Build Up Your “Mental Muscle” with Exercise

abdominal workoutBuild Up Your “Mental Muscle” with Exercise

This week my exercise time seemed to require greater effort than usual. My heavy schedule had me feeling fatigued before my weight lifting, walking, and Pilates sessions even began. But I remained determined. Why? Because I knew that not only would my body benefit from this “sacrifice of praise”, I was strengthening my brain in the process.

Sound too good to be true? Here’s the fact: contrary to what you may have heard or read, you were not born with a finite number of brain cells. The truth is that our brains were created with the capacity to churn out new brain cells when old ones die—which, by the way, starts to occur at a steady rate after the age of thirty. So while brain cell loss is a natural part of aging, brain cell replenishment can still be had.

While it is fairly well known that using your brain and feeding it the right stuff—specifically “heart-healthy foods”—will help keep your mental muscle in good working order, I have recently discovered a fascinating (and powerful) way to grow new brain cells and protect the connections between existing ones with something I do already—physical exercise!

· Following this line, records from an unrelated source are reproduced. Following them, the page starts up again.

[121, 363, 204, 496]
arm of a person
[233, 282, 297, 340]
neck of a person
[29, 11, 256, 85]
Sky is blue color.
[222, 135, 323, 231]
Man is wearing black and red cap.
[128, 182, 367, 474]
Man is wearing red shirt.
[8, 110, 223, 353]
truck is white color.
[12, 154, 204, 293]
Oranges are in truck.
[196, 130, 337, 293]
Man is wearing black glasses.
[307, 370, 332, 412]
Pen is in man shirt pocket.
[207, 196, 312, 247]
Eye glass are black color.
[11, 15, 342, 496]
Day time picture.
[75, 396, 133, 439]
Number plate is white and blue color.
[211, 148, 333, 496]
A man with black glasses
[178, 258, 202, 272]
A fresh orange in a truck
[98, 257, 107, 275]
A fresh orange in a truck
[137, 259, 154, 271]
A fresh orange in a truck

When you and I stress our bodies with physical exertion, our brain matter responds by producing a substance called brain derived neurotrophic factor, which we’ll call “Miracle Gro” for the brain for simplicity’s sake. This “Miracle Gro” stimulates the brain to birth new cells so that we can, in effect, build a bigger mental muscle.

It’s never too late to replenish your lost brain cells. One scientific study placed a group of sedentary, 71 year old men on a weekly exercise regime. Over the next six years these men showed a 50% decrease in the occurrence of dementia when compared to their non-exercising counterparts.

So what do you say we both get our bodies moving so we can move away from mental decline?